QUESTIONS (10 points)
1) Relevez les marques de la présence de l'auteur contenues dans le premier paragraphe (Jusqu'à : "de le sauver") (2 pts)
2) Comment l'argumentation de Condorcet s'organise-t-elle
? Pour répondre à cette question, vous mettrez en évidence
les différentes étapes de son raisonnement en soulignant les
connecteurs logiques. (4 pts)
Puis vous dégagerez la conclusion à laquelle il parvient. (1
pt)
3) Relevez deux moyens de persuasion utilisés par l'auteur et proposez, pour chacun d'eux, deux exemples relevés dans le texte. (3 pts)

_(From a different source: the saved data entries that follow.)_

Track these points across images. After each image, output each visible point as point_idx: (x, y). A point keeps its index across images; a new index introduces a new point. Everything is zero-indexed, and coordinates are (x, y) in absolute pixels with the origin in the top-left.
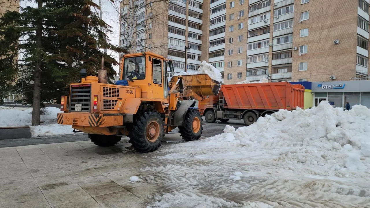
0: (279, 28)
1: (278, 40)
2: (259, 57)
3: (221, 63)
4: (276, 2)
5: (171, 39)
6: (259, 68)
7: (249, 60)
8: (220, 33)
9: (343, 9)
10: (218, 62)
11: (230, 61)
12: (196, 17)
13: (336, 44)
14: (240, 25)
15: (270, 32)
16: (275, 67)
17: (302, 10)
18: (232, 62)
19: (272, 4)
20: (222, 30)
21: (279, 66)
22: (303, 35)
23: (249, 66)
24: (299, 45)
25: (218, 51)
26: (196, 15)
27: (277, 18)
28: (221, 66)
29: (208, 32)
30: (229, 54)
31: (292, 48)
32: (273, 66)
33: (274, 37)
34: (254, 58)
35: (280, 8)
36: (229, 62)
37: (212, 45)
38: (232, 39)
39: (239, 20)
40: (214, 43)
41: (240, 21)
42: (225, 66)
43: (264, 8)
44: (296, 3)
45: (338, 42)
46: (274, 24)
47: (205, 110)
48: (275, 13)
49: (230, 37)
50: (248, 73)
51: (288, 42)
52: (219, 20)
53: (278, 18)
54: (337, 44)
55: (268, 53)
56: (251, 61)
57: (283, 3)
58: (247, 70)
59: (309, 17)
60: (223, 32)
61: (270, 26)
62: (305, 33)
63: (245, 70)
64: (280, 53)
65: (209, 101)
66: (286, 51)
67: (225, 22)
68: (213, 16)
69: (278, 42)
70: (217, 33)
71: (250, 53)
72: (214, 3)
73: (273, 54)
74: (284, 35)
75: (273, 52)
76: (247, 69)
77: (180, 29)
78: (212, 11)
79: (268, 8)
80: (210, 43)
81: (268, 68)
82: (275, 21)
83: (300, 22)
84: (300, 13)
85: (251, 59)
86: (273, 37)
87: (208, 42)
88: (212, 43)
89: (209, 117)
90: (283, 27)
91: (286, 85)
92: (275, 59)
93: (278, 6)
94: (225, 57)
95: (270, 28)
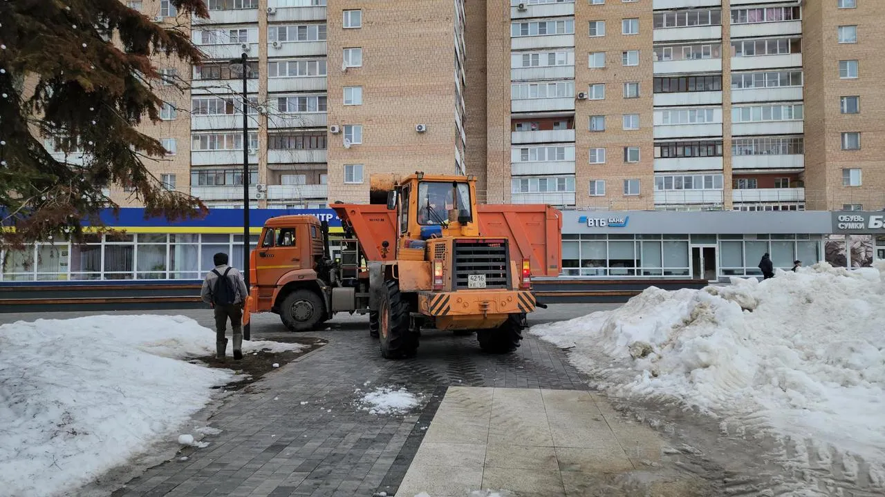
0: (283, 72)
1: (282, 100)
2: (230, 137)
4: (272, 4)
6: (230, 167)
7: (198, 142)
9: (429, 61)
13: (421, 133)
15: (260, 76)
16: (275, 167)
17: (347, 43)
19: (261, 7)
21: (287, 166)
22: (350, 101)
23: (200, 159)
24: (343, 123)
27: (279, 45)
31: (326, 127)
32: (270, 167)
33: (270, 93)
34: (213, 138)
35: (284, 22)
43: (239, 11)
44: (330, 21)
45: (424, 129)
46: (270, 60)
47: (279, 289)
48: (270, 34)
50: (195, 178)
51: (307, 112)
53: (280, 48)
54: (423, 132)
55: (255, 131)
56: (203, 146)
57: (291, 13)
58: (193, 168)
59: (363, 62)
61: (258, 62)
62: (355, 96)
63: (188, 169)
64: (289, 135)
65: (298, 257)
66: (304, 133)
69: (282, 108)
71: (200, 122)
73: (269, 136)
74: (298, 92)
75: (268, 129)
76: (191, 166)
79: (252, 15)
81: (257, 169)
82: (271, 53)
83: (344, 69)
84: (341, 47)
85: (203, 139)
86: (268, 93)
89: (301, 312)
90: (292, 72)
91: (545, 213)
92: (276, 148)
93: (279, 18)
95: (260, 67)
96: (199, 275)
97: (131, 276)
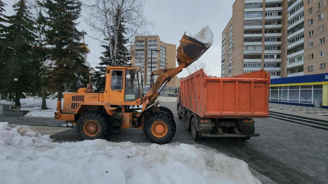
3: (301, 56)
5: (247, 47)
8: (299, 29)
10: (296, 57)
11: (311, 53)
12: (275, 24)
14: (320, 16)
18: (313, 55)
20: (300, 26)
25: (296, 46)
26: (275, 22)
28: (301, 60)
29: (286, 32)
30: (310, 47)
36: (310, 55)
37: (290, 43)
38: (312, 31)
39: (318, 11)
40: (293, 40)
41: (319, 13)
42: (305, 60)
49: (309, 31)
52: (297, 18)
60: (302, 28)
67: (303, 18)
68: (290, 17)
70: (296, 30)
72: (291, 5)
77: (257, 38)
78: (290, 13)
80: (289, 41)
87: (286, 41)
88: (290, 41)
94: (305, 51)
96: (299, 101)
97: (287, 100)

TRAVAIL D'ÉCRITURE (10 points)
Le passage proposé traduit le souci d'une culture concrète et pratique. Que pensez-vous de cette forme d'instruction ? Vous paraît-elle plus apte à vous préparer à la vie active qu'une culture théorique et livresque ?
Vous proposerez votre réponse, sous la forme d'un développement argumenté, illustré d'exemples précis.